Coastal areas are highly vulnerable as well. According to the report, “Along the U.S. coastline, public infrastructure and $1 trillion in national wealth held in coastal real estate are threatened by rising sea levels, higher storm surges, and the ongoing increase in high tide flooding.” High tide flooding could become a daily reality for southeast coastal cities like Miami by 2100 without significant adaptation.
Resilience projects will not come cheaply, with the report highlighting “the estimated cost to elevate and retrofit the major commercial ports of California (such as San Diego, Los Angeles/Long Beach, San Francisco) to adapt to 6 feet of SLR is $9–$12 billion.”
Who Should Pay?
The California communities that have filed climate liability suits have sought to highlight those kinds of mitigation costs to judges. Those lawsuits are fundamentally about the question of who pays those costs. They argue that local governments and the nation’s taxpayers, already shouldering much of the cost burden, will be pinched even further as diminished property values lower tax revenues and the National Flood Insurance Program continues to absorb extensive losses. The report acknowledges the central challenge of determining who should pay for losses already incurred and for future coastal protection. It notes that current financial resources “are insufficient to meet the projected challenges ahead.”
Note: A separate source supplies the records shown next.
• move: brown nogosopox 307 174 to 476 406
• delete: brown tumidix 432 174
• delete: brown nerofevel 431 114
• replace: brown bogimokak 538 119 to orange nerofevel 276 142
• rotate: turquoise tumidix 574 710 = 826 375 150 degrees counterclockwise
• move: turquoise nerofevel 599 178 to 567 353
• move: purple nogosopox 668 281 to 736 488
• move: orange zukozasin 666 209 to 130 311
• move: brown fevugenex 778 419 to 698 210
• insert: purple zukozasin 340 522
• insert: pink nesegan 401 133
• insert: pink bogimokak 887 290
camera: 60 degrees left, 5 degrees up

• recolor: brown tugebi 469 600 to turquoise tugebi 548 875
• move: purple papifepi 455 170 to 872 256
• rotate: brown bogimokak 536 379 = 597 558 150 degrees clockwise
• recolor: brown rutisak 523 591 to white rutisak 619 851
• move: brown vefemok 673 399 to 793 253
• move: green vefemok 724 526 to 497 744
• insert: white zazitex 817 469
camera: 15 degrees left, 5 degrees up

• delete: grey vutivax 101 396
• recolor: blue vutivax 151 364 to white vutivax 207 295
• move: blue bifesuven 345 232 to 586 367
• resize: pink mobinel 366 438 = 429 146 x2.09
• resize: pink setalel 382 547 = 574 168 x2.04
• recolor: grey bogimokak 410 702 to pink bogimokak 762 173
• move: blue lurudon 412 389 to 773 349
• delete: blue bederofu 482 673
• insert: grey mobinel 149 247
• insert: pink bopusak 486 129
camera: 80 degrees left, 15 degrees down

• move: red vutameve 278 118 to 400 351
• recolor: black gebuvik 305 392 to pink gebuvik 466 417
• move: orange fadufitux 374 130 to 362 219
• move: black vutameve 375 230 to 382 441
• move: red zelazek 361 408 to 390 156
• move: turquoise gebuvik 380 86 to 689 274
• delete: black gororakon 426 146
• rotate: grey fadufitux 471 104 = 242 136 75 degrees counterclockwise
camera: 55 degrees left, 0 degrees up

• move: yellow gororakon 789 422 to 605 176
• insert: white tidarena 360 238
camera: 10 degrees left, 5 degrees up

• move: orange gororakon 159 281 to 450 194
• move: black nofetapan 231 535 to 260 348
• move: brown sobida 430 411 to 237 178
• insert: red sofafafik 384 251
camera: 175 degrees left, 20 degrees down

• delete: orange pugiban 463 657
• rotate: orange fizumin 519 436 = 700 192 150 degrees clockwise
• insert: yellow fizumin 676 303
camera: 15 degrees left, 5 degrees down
Daniel Zarrilli, chief climate policy advisor to the New York City Mayor’s office, said New York City has filed suit against five major oil companies to recoup those costs not just because they are expensive but because the industry had a driving role in them, and have known about their role for many years.
“For decades, fossil fuel companies spread misinformation to downplay and obscure the risks of climate change so clearly documented in the fourth National Climate Assessment while continuing to promote their products. We are suing to hold them accountable for the damage they’ve done,” Zarrilli said.
The lawsuits come not only from communities against the oil industry but also young people trying to force the federal government to deal with the climate crisis.
The landmark youth-led lawsuit Juliana v. United States, which has overcome numerous attempts by the government to dismiss it before trial, is currently on hold while the Ninth Circuit Court reviews yet again an extraordinary mandamus request, the fourth time defendants have sought this kind of appeal.
The young plaintiffs’ attorneys say the newest government report is an admission of the damage being done to future generations. They contend that government policies favoring fossil fuels have exacerbated climate change, and they hope a verdict in their favor forces a science-based climate plan to mitigate the damages.
“The National Climate Assessment further supports the youth Plaintiffs’ claims in Juliana,” said Phil Gregory, co-counsel for youth plaintiffs. “As this administration does not have the courage to exercise leadership over the national fossil fuel energy system, Juliana presents the case for the federal judicial branch to recognize the fundamental Constitutional violation evidenced in Defendants’ own documents and immediately order development and implementation of a national climate recovery plan.”